Thank you, Dee, for sharing your story.
I’ve been in the hospital. Again. And as much as I’ve preached the whole “bipolar is just a chemical imbalance, much like diabetes” gospel to others, I felt very much ashamed at having “come to this” once again.
Let’s be honest, psych ward hospitalization is far different experience from the average patient who finds him/herself in the hospital. There’s the stripping, for one. The stripping of earthly goods, shoes, purse, jewelry, belts, shoelaces, all potential means of self-harm are removed along with cellphones and any other electronic devices. Even the phone for patients’ use in the hallway had a scant 6 inch cord connecting the handset to the base. The assumption of harm to self or others is inescapable. Of course, there’s the literal stripping, the strip search in front of two nurses that ensures you’re not bringing contraband into the ward.
Then there are the emotional “strippings,” feelings of shame, guilt and worthlessness. I can honestly say I’ve never felt so vulnerable as the first night of being confined in a psych ward. Even the name “psych ward” presents a societal image of either buffoonery or horror. And this time my stay had the awful specter of ECT, electro convulsive therapy, or shock treatment, hovering menacingly over it.
I was terrified and ashamed and feeling guilty.
I was terrified of what was wrong with me this time and what it might take to restore my balance.
I was ashamed that I hadn’t been able to “keep it together”again and
I felt guilty that I was burdening my family with the worry and fear of another hospitalization.
But these were only my earliest impressions of my most recent hospitalization. In the days that followed the intake, my meds were radically changed, high blood pressure was diagnosed and treated, and sleep, so elusive at home, returned. Coupled with the meds, there were regular opportunities for group therapy sessions, where we were educated further on our conditions and encouraged to express our feelings about them. Among the eleven or so patients who cycled into and out of the ward during my eight-day stay, three were homeless and eight had substance abuse issues along with their mental illness. Several were in trouble with the law and there was one young man who had no idea he was ill at all and couldn’t understand why he was there.
Suddenly I wasn’t feeling so bad about my own setback.
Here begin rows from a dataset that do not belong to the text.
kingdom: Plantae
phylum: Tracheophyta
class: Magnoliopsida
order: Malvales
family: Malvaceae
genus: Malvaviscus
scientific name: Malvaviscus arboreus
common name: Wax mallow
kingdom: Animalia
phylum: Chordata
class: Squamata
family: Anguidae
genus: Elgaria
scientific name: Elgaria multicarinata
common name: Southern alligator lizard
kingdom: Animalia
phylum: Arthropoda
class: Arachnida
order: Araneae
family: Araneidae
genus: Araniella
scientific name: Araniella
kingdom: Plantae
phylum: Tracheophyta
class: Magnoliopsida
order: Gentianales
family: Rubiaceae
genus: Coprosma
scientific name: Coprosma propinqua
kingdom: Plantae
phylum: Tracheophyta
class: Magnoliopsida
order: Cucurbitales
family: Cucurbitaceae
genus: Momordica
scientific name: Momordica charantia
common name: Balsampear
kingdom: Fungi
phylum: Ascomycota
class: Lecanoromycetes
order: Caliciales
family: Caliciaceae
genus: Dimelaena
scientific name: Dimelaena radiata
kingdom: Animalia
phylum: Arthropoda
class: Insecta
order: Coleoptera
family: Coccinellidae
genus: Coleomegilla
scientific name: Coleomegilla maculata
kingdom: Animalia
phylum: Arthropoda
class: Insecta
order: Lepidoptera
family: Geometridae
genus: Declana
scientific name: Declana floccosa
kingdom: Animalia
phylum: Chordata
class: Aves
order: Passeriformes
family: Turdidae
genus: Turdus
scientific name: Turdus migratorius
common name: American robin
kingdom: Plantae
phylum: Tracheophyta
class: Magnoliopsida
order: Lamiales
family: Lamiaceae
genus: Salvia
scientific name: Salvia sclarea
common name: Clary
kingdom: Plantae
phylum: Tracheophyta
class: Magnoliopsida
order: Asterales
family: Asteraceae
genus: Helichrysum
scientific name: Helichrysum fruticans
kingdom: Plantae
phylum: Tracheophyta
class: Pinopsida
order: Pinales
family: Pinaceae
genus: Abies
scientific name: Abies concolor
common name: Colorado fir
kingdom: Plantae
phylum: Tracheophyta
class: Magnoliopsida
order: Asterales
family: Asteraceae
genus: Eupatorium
I had the full support of my family, daily phone calls and regular visits on the appointed days (Tuesdays and Thursdays). Most of my fellow patients had no visitors their entire time on the ward which I found appalling. I mentioned the groups we attended; they were (with the meds) the single most important part of my time in the hospital. When sharing my shame with a therapist named Jim, he led me to examine what exactly I was ashamed of.My family was fearful and worried for me because they love me, he pointed out gently. He also reminded me that I was worried and fearful for them, and none of them were in the hospital. Worrying, he explained, is what we do when we care.
With the shame gone, so was the guilt.
My illness is not my fault, it’s not of my choosing. What do I have to feel guilty about? The ward that felt so ominous at first by day three felt comforting, nurturing and safe. Thank God for the excellent program in place in this small rural county to treat mental illness sufferers. When the time came to go home, I felt some trepidation. Could I continue to be well at home without the intensive care I had received in the hospital?
And of course, I have been fine, because while my family may lack therapeutic knowledge, they are each experts in loving. All in all, this negative experience has yielded mostly positive results. My meds are better suited to my current needs, I’m back on track with my therapist and psychiatrist and my family has reaffirmed to me that not everything about me is flawed.
I must be doing something right to garner this much pure affection and I feel blessed.